_Tarea A_.
Reescribe en forma de lista el párrafo de la reseña que comienza con "A veces da la sensación", conservando sus datos principales.
_Tarea B_.
Transcribe sin cambios el fragmento de la reseña comprendido entre "A veces da la" y "a la abstracción.", ambos incluidos.

_Pasaje proporcionado_.
|---|
El film trascurre con parsimonia; es de una elegancia zen incluso en momentos de angustia. Realmente hermoso. Muestra sin tapujos un drama social sin grandes aspavientos pero sin abandonar la emotividad cuando se requiere. Me gustaría destacar el uso de los silencios musicales. Escalofriantes. La música, de pautas tradicionales, juega un papel importantísimo, pero tiene su lugar y está dosificada con un cuidado milimétrico. No es como ese runrún de fondo continuo que suena habitualmente en la mayoría de las películas. Tiene su significado, al igual que su ausencia.

A veces da la sensación de estar viendo una sucesión de pinturas o cuadros, con esos planos largos, serenos y en movimiento horizontal. Pero no cercenados, sino unidos en secuencia. Y merecen ese tratamiento, porque las composiciones son de una delicadeza casi hipnótica, y necesitan admirarse. Aunque son de gran sobriedad también, casi tendiendo a la abstracción.
|---|
_Entradas mostradas_.
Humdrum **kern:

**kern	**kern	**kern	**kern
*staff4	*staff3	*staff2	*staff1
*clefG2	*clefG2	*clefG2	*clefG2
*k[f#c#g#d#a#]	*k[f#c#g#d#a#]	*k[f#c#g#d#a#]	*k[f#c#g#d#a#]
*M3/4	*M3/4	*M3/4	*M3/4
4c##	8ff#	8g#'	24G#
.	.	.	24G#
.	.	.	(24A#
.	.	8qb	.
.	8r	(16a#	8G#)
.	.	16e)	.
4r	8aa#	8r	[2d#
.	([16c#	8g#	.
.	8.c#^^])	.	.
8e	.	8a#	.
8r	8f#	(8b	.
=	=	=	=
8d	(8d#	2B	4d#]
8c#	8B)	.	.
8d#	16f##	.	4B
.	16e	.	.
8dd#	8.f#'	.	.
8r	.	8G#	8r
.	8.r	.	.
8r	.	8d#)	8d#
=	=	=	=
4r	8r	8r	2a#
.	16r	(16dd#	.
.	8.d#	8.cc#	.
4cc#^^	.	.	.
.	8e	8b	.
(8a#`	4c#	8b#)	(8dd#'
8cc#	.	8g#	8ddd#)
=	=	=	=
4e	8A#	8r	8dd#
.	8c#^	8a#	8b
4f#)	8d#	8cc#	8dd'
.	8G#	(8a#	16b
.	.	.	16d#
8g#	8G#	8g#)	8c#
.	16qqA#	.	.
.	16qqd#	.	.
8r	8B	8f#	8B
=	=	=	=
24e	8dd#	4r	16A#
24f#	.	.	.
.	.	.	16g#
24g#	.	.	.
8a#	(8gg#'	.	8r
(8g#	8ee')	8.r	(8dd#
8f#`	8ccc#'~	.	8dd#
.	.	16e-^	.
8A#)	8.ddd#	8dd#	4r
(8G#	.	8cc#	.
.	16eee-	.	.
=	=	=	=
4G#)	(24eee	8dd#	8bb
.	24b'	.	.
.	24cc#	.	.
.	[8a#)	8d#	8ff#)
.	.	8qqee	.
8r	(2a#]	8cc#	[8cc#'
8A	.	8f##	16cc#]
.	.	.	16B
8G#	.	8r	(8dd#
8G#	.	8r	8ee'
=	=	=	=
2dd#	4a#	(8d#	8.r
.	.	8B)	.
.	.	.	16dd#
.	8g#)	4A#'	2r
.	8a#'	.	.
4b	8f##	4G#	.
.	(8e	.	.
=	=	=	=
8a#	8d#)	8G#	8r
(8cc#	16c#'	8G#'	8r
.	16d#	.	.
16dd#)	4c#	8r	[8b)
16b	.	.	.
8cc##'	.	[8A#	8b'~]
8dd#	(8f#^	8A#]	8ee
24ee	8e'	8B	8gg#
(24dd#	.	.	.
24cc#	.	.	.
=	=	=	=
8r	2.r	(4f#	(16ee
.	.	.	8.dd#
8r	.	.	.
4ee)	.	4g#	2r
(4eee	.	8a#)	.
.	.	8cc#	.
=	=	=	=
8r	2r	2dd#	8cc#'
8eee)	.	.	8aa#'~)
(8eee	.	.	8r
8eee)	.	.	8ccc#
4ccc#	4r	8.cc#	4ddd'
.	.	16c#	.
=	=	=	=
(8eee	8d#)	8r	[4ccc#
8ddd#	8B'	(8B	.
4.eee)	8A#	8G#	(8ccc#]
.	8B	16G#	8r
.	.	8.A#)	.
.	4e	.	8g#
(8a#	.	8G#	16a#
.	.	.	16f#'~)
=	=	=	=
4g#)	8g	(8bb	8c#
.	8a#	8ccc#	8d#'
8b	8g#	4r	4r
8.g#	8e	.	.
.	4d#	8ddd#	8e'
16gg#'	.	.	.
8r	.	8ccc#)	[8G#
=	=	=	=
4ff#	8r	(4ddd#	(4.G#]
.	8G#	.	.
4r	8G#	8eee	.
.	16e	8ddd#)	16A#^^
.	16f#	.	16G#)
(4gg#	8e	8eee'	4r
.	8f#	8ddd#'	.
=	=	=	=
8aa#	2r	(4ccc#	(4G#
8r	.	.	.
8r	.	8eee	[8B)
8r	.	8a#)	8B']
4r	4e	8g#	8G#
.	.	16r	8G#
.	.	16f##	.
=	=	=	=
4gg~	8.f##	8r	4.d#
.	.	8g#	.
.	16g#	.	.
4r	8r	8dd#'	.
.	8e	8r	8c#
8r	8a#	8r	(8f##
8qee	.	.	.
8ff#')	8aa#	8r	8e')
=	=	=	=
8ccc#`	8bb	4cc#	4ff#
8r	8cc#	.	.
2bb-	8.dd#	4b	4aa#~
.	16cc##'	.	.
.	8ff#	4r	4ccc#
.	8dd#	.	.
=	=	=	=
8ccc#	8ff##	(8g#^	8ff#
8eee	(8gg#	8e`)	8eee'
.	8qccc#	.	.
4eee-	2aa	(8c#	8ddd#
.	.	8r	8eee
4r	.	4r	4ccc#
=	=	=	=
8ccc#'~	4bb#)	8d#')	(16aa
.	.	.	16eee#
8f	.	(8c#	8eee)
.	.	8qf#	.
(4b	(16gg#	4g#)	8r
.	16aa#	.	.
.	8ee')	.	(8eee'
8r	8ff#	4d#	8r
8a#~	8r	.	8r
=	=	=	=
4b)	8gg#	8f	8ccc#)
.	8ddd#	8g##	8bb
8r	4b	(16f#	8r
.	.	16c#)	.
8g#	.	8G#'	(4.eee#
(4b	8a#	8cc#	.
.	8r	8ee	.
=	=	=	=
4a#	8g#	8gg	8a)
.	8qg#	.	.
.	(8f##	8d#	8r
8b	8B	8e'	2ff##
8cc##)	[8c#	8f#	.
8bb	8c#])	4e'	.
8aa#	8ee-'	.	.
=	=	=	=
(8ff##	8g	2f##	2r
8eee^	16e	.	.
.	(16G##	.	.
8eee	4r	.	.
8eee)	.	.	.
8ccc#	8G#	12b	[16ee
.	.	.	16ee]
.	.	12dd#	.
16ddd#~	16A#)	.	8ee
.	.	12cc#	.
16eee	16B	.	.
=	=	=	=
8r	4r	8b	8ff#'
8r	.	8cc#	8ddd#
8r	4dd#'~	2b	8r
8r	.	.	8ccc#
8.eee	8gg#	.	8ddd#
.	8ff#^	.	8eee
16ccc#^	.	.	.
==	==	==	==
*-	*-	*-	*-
|---|
_Respuesta completa A_.
- Los planos largos, serenos y en movimiento horizontal dan la sensación de ver una sucesión de pinturas o cuadros.
- Esos planos no aparecen cercenados, sino unidos en secuencia.
- Merecen ese tratamiento porque las composiciones tienen una delicadeza casi hipnótica y necesitan admirarse.
- Las composiciones son también de gran sobriedad y casi tienden a la abstracción.

_Respuesta completa B_.
A veces da la sensación de estar viendo una sucesión de pinturas o cuadros, con esos planos largos, serenos y en movimiento horizontal. Pero no cercenados, sino unidos en secuencia. Y merecen ese tratamiento, porque las composiciones son de una delicadeza casi hipnótica, y necesitan admirarse. Aunque son de gran sobriedad también, casi tendiendo a la abstracción.